2015.06.01 - UPDATE!!! - HAVE A SEAT!!!
Some good progress has been happening, and I'm a bit behind on my updates and photos... so this one is going to be a bit pic-heavy! Hope nobody minds....
The fight for a full-width seat has been a fierce one, and it took a lot of head scratching, and standing back 15 feet away from the truck and just staring at things (for a long time) to finally come up with a workable idea to located the struts AND save the seat width....
Because I wanted to keep the struts as vertical as possible (from the side view) I knew that the upper mount would have to be as close to the seatback as possible or it would end up laying-back by a few degrees.

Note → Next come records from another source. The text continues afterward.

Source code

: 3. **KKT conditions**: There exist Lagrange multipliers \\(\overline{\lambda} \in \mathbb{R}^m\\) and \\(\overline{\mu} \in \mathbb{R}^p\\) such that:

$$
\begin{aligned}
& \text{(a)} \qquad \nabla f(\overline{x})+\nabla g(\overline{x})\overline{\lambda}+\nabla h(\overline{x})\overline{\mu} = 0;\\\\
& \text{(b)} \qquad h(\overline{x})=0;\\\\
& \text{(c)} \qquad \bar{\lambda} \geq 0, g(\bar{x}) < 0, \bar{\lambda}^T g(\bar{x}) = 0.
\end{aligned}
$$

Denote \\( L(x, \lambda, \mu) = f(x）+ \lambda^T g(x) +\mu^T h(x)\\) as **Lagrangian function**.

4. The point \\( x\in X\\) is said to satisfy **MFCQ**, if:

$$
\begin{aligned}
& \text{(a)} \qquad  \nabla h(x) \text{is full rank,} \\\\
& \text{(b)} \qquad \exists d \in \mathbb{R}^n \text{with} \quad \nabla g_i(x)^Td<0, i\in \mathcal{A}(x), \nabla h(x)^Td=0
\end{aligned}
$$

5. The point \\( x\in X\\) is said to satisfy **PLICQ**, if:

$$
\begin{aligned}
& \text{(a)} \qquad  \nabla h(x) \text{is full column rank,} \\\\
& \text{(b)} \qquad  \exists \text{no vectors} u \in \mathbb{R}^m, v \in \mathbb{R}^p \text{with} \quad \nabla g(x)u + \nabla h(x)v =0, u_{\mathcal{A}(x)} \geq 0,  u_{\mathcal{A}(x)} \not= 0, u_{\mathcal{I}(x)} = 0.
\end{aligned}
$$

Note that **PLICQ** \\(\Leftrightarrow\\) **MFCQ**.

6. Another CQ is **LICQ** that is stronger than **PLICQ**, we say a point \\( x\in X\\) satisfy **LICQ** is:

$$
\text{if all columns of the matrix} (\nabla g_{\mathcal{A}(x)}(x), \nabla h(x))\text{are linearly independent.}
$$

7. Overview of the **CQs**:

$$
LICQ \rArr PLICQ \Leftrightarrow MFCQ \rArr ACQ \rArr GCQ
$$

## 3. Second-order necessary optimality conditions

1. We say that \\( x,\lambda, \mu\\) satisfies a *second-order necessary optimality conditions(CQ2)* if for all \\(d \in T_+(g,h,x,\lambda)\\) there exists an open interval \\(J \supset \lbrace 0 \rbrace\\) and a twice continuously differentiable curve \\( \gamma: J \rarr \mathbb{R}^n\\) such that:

So I started with a couple of angled tubes that matched the seatback angle perfectly.
Using a single tube for this application just didn't "feel" like the right amount of beef, so I added a second tube and dropped it at exactly 90-degrees to the top of the framerail. This gave me a bit of triangulation between the two tubes, and ample opportunities in the future for speed and flare hole plates to connect them!
The truck was sitting at "full bump" at both front and rear, so I collapsed the strut all the way and figured out where the upper mounting hole needed to go. I cut out a crescent-shaped plate to follow the tube and tacked it into place at a 15* angle....
As of Sunday morning (yesterday) this is how things looked...
I spent some time building the second crescent shaped plate to complete the double-shear mount. Since the tubes are mounted at different angles, the plates end up being slightly different as well. The seat-facing plate has an angled through-hole, and the tailgate-facing plate gets a conventional 90* hole...
A couple of the templates I worked on for this project. The crescent mount plate, and the frame plate to extend the mounting point of the rear tube where it was hanging partially off the frame...
The PS mount ended up looking pretty good. I ended up with 90* of strut angle (side view) and 15* of lateral angle (leaning in at the top) which seems to be a generous amount to accommodate the wheel/tire articulation... So I put some bracing together to "force the squareness" of both strut towers to each other.
Since I'd already been through the process once, the second hoops went in pretty simply and quickly. Here's how it all looked by the end of last night (after I'd cleaned up my tools and messes)
The side view of the 90* strut...
.....and just a cool "peek-a-boo" shot of the tubing through the missing quarterpanel sheetmetal.
I've dumped a TON of hours into these mounts, and I'm really hoping that the flex testing doesn't force me to scrap all of this and start over.


I guess I'll find out in the next few days.